* [Task objective]: Copy out each entry below verbatim, skipping the images.

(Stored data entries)
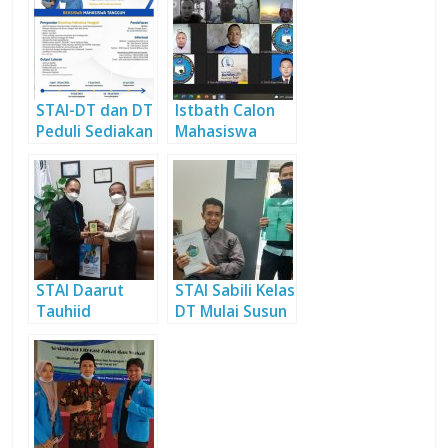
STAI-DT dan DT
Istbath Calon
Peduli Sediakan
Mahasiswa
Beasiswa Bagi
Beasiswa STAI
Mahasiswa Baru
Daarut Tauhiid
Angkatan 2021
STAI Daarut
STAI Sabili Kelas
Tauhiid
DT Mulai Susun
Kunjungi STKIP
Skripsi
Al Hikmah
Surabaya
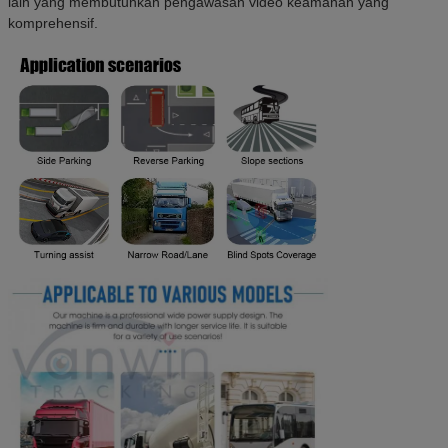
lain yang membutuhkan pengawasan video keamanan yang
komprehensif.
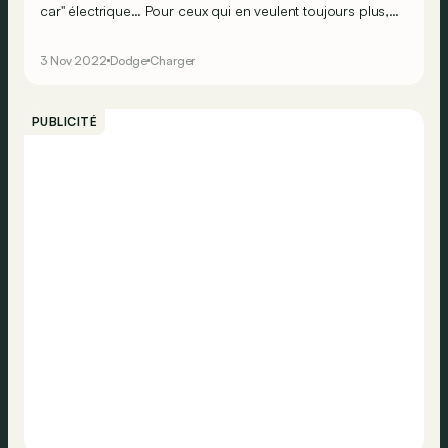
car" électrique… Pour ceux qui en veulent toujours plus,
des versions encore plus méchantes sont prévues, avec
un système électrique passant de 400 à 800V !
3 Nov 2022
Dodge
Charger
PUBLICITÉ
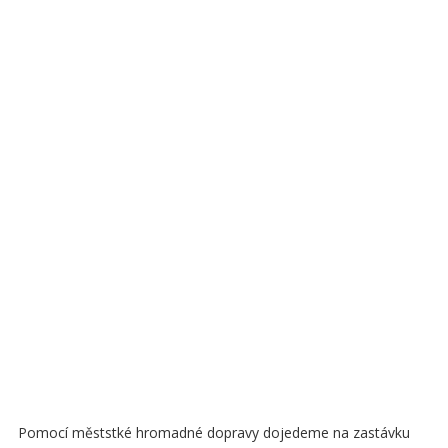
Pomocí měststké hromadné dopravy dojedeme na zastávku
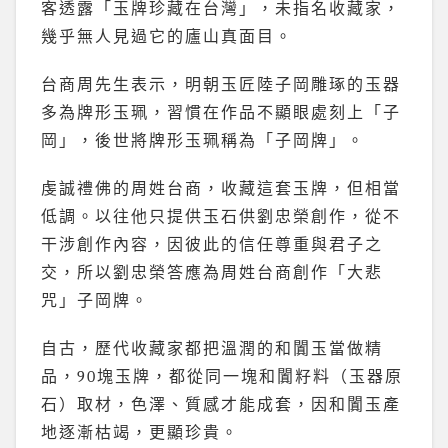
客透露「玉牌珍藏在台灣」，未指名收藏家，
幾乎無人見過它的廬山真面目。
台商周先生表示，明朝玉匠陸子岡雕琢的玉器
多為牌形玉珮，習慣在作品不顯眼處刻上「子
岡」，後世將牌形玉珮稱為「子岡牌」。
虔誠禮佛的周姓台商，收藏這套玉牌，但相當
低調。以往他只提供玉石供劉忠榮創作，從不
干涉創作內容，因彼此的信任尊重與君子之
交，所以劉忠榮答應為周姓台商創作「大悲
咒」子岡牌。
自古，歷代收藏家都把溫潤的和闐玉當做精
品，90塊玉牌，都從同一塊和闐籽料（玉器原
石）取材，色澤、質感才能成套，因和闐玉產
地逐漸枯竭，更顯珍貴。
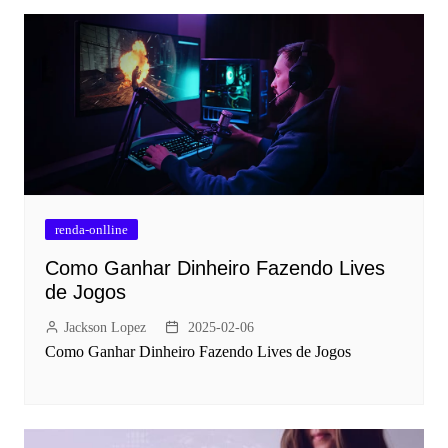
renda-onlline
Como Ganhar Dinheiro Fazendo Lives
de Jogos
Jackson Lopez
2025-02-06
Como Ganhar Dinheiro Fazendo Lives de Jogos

* [Exercise output]:
STAI-DT dan DT
Istbath Calon
Peduli Sediakan
Mahasiswa
Beasiswa Bagi
Beasiswa STAI
Mahasiswa Baru
Daarut Tauhiid
Angkatan 2021
STAI Daarut
STAI Sabili Kelas
Tauhiid
DT Mulai Susun
Kunjungi STKIP
Skripsi
Al Hikmah
Surabaya
lain yang membutuhkan pengawasan video keamanan yang
komprehensif.
car" électrique… Pour ceux qui en veulent toujours plus,
des versions encore plus méchantes sont prévues, avec
un système électrique passant de 400 à 800V !
3 Nov 2022
Dodge
Charger
PUBLICITÉ
Pomocí měststké hromadné dopravy dojedeme na zastávku
客透露「玉牌珍藏在台灣」，未指名收藏家，
幾乎無人見過它的廬山真面目。
台商周先生表示，明朝玉匠陸子岡雕琢的玉器
多為牌形玉珮，習慣在作品不顯眼處刻上「子
岡」，後世將牌形玉珮稱為「子岡牌」。
虔誠禮佛的周姓台商，收藏這套玉牌，但相當
低調。以往他只提供玉石供劉忠榮創作，從不
干涉創作內容，因彼此的信任尊重與君子之
交，所以劉忠榮答應為周姓台商創作「大悲
咒」子岡牌。
自古，歷代收藏家都把溫潤的和闐玉當做精
品，90塊玉牌，都從同一塊和闐籽料（玉器原
石）取材，色澤、質感才能成套，因和闐玉產
地逐漸枯竭，更顯珍貴。
renda-onlline
Como Ganhar Dinheiro Fazendo Lives
de Jogos
Jackson Lopez
2025-02-06
Como Ganhar Dinheiro Fazendo Lives de Jogos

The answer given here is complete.